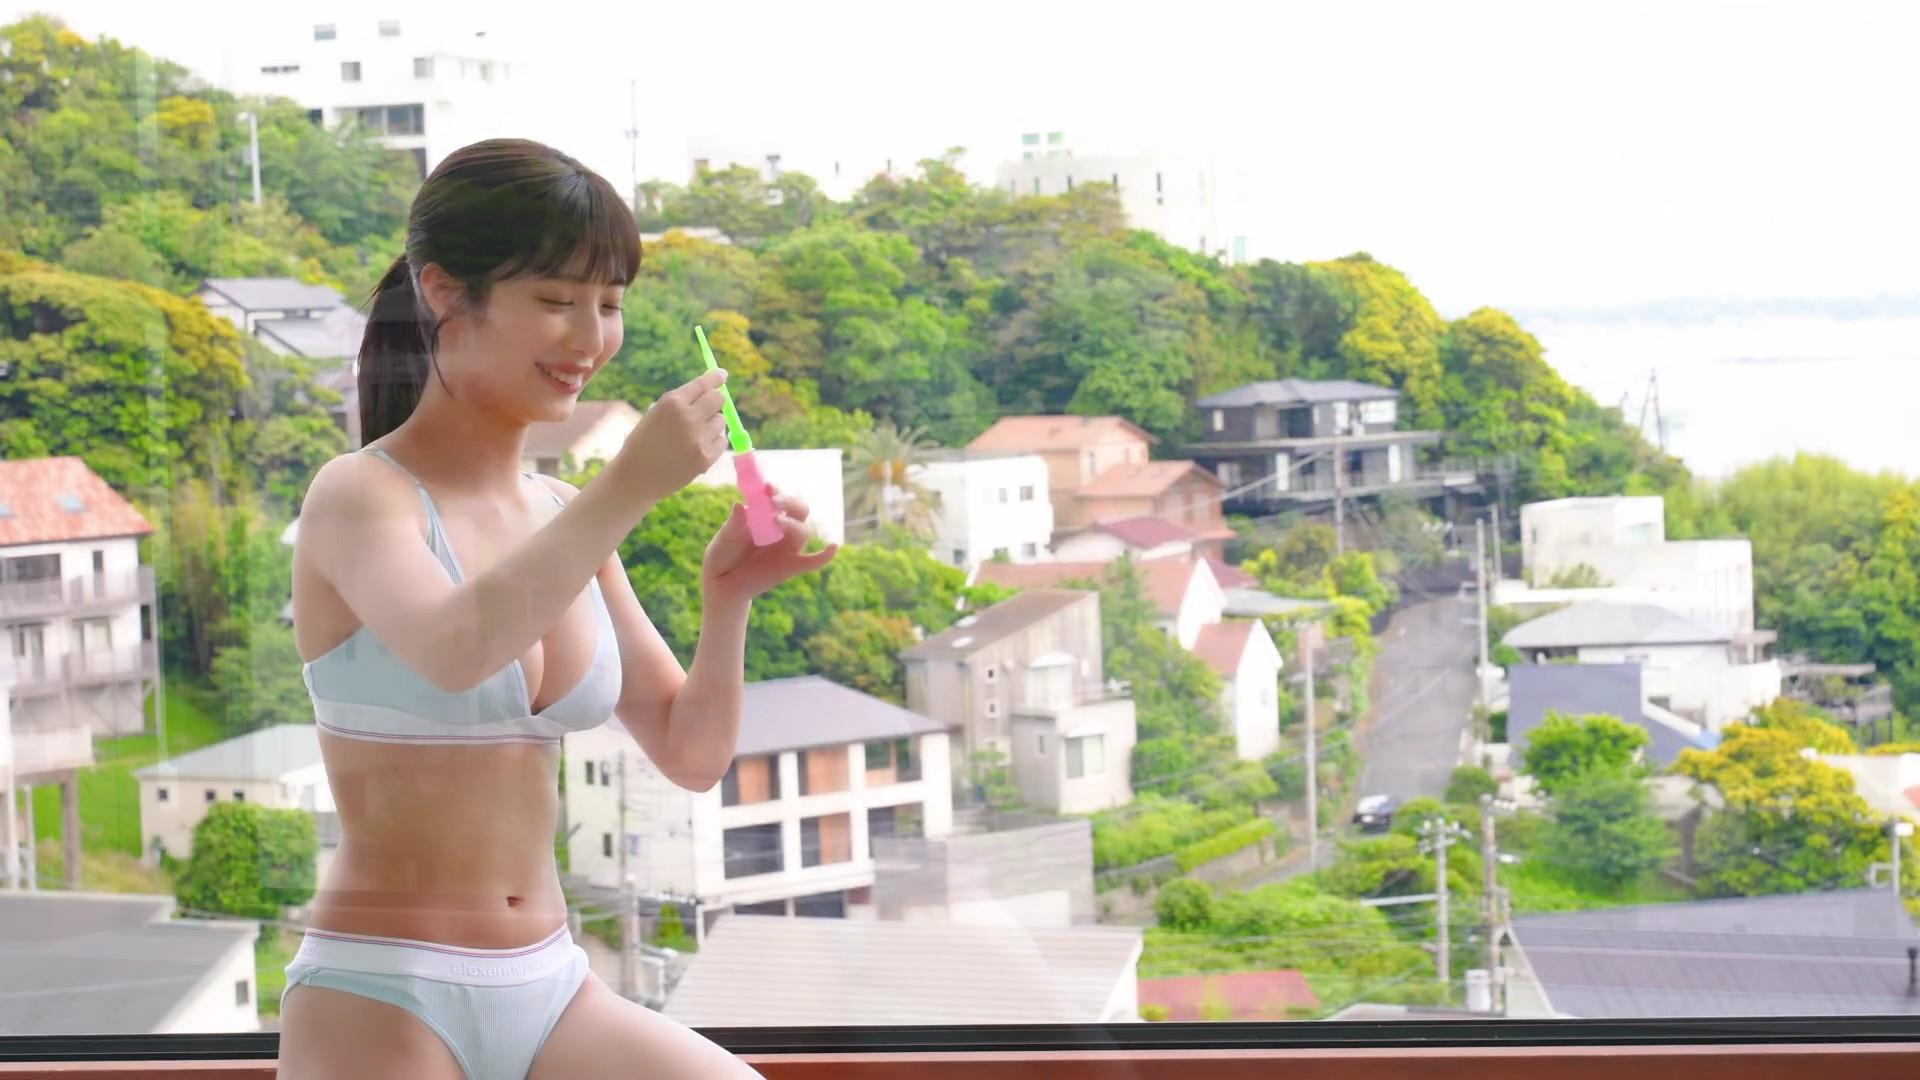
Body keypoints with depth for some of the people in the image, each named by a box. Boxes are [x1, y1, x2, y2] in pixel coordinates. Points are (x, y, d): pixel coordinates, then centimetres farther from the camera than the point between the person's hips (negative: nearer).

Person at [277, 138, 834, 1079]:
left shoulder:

____________________

## Instructions for the task
Reproduce the lines above word for word, leaving out the picture.

## Solution to this exercise
Body keypoints with depth for some of the people in the image, each named by a box. Boxes are [x1, y1, x2, y2] in pixel coordinates. Points are (x, y, d): pixel coordinates, then centimetres farther from the camera than the point between the person's hips (negative: nearer).

Person at [277, 138, 834, 1079]:
left shoulder:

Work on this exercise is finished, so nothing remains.